• [Records from a dataset]

BEGIN

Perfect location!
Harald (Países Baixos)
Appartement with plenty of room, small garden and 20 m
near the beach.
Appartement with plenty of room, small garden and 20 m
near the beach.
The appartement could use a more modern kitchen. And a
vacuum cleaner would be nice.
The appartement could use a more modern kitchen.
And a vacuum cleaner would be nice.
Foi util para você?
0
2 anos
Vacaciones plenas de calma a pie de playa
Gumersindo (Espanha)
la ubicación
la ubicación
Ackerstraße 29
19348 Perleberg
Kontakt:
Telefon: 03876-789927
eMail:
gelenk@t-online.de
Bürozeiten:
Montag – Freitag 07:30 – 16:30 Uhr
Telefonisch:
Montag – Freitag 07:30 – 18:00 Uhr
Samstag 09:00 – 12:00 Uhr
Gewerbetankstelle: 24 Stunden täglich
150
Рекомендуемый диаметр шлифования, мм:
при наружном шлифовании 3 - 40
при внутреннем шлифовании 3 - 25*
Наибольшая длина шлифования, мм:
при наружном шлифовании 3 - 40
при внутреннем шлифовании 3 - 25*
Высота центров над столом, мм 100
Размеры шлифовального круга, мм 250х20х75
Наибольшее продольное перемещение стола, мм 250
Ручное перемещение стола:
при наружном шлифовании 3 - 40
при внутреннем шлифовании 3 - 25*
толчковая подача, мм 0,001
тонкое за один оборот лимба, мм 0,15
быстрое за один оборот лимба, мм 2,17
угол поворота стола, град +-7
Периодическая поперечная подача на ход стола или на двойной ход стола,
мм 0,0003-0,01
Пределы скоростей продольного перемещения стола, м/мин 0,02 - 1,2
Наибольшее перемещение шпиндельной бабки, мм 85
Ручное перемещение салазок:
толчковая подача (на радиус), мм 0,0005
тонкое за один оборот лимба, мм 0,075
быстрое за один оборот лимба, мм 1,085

END

• [THE TASK] Search the data above for the string "cleaner" and return every line that has it.

• [OUTPUT BELOW]
vacuum cleaner would be nice.
And a vacuum cleaner would be nice.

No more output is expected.